◆ **What this exercise asks**:
a – In the column about Jeremy Clarkson, where was the Top Gear Live media event held?
b – Transcribe the passage of the Jeremy Clarkson column between "I remember being" and "like jacket potatoes.", inclusive.

(Beginning of Supplied text)

Jeremy Clarkson (centre) is flanked by Greg Murphy (left)
and Richard Hammond at the Top Gear Live media event, ASB
Showgrounds, Auckland, New Zealand in February 2009.
Top Gear presenter Jeremy Clarkson has offended many
people over the years with his irreverent comments.
For some people, calling Clarkson irreverent would be
carrying litotes right out to the very edge of life as we
know it. In their eyes, Clarkson is a rude, wildly
inappropriate, conceited, and exceedingly badly dressed
disgrace to all things BBC. An oaf.
I remember being chewed up for sliding a half-compliment
Clarkson's way in this column last year, and this was from a
person who has made me laugh uproariously since 1979, a
woman, to paraphrase Mick Jagger, of comedic wealth and
taste. Yes I do find Jeremy Clarkson funny.
Rude, wildly inappropriate, conceited and exceedingly badly
dressed? All of those. But funny with it. Two weeks ago, in
the Sunday Times, he said people from Birmingham
constantly buy cars with jerky steering, which is why their
faces look like jacket potatoes.
A lesser man would have stolen that phrase. I know I did. I
used it four different ways on four different people the next
day and smiled modestly four different times as they laughed
like four different drains. Exaggeration, yes, something
Clarkson has mastered.
He exaggerates exaggeration. How cruel to the spine, he
asked, is the new Mercedes AMG C63 Black Series? Apparently
it's like being inside a fridge-freezer tumbling end over end
down the side of a rocky escarpment.

(End of Supplied text)
(Beginning of Stored data)

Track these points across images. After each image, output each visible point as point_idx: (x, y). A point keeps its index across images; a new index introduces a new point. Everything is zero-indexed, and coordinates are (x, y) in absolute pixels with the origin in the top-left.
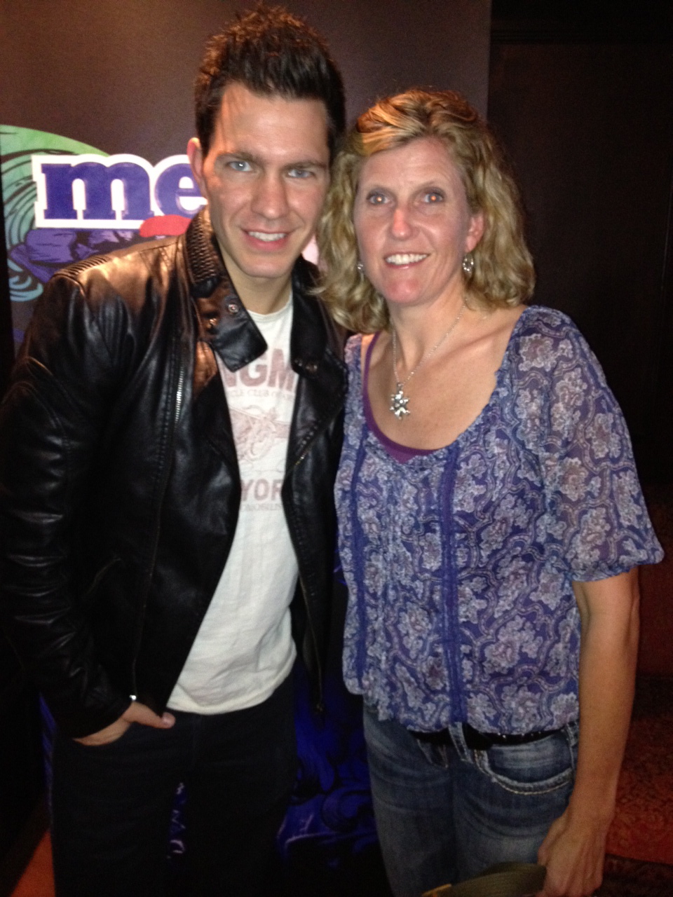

(End of Stored data)

◆ **Answers**:
a – At the ASB Showgrounds in Auckland, New Zealand, in February 2009.

b –
I remember being chewed up for sliding a half-compliment
Clarkson's way in this column last year, and this was from a
person who has made me laugh uproariously since 1979, a
woman, to paraphrase Mick Jagger, of comedic wealth and
taste. Yes I do find Jeremy Clarkson funny.
Rude, wildly inappropriate, conceited and exceedingly badly
dressed? All of those. But funny with it. Two weeks ago, in
the Sunday Times, he said people from Birmingham
constantly buy cars with jerky steering, which is why their
faces look like jacket potatoes.